Il ne faut pas avoir l’âme fort élevée pour comprendre qu’il n’y a point ici de satisfaction véritable et solide, que tous nos plaisirs ne sont que vanité, que nos maux sont infinis, et qu’enfin la mort, qui nous menace à chaque instant, doit infailliblement nous mettre, dans peu d’années, dans l’horrible nécessité d’être éternellement ou anéantis ou malheureux.
[...] Rien n’est si important à l’homme que son état ; rien ne lui est si redoutable que l’éternité. Et ainsi, qu’il se trouve des hommes indifférents à la perte de leur être et au péril d’une éternité de misères, cela n’est point naturel.
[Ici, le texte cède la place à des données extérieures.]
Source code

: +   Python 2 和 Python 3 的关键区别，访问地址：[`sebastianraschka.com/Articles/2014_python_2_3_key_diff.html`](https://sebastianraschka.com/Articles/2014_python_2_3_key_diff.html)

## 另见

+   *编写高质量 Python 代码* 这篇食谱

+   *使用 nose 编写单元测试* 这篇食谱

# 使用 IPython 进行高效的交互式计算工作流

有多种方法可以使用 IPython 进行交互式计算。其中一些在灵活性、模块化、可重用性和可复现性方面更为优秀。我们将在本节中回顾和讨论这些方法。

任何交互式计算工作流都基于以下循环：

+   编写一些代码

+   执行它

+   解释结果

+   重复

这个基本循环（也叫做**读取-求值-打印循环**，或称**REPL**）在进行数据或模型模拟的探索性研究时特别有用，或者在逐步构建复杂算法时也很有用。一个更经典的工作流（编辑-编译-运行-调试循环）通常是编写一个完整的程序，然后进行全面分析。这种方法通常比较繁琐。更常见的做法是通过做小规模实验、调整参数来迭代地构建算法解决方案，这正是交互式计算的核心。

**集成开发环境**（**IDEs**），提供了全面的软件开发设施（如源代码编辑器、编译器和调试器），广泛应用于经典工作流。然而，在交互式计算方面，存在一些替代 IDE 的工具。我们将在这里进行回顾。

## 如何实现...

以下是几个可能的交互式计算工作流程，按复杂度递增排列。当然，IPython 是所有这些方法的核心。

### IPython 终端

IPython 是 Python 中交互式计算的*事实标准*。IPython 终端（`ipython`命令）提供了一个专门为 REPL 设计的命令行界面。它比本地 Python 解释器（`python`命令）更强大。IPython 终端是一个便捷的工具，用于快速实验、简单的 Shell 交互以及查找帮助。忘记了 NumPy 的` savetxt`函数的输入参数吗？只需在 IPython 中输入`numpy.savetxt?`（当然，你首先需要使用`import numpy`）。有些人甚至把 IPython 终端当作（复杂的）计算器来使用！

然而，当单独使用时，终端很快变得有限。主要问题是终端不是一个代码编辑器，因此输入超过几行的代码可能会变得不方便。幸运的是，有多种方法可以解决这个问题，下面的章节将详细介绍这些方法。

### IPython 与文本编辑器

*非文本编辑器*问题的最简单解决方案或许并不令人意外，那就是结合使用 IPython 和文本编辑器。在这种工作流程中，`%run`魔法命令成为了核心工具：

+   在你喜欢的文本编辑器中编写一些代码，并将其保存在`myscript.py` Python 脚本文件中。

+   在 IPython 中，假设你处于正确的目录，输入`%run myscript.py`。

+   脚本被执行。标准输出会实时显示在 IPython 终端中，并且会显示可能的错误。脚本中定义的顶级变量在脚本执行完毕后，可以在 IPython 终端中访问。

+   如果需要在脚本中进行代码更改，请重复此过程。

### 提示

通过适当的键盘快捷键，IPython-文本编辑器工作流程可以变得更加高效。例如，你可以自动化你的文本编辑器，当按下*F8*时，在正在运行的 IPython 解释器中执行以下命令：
Ils sont tout autres à l’égard de toutes les autres choses : ils craignent jusqu’aux plus légères, ils les prévoient, ils les sentent ; et ce même homme qui passe tant de jours et de nuits dans la rage et dans le désespoir pour la perte d’une charge ou pour quelque offense imaginaire à son honneur, c’est celui-là même qui sait qu’il va tout perdre par la mort, sans inquiétude et sans émotion. C’est une chose monstrueuse de voir dans un même cœur et en même temps cette sensibilité pour les moindres choses et cette étrange insensibilité pour les plus grandes.
C’est un enchantement incompréhensible, et un assoupissement surnaturel, qui marque une force toute-puissante qui le cause.
Il faut qu’il y ait un étrange renversement dans la nature de l’homme pour faire gloire d’être dans cet état, dans lequel il semble incroyable qu’une seule personne puisse être.
Pensées diverses (Laf. 432 série XXX, Sel. 662). Est-ce qu’ils sont si fermes qu’ils soient insensibles à tout ce qui les touche ? Éprouvons-les dans la perte des biens ou de l’honneur. Quoi ? c’est un enchantement.
Mots-clés : Homme – Renversement – Sensibilité.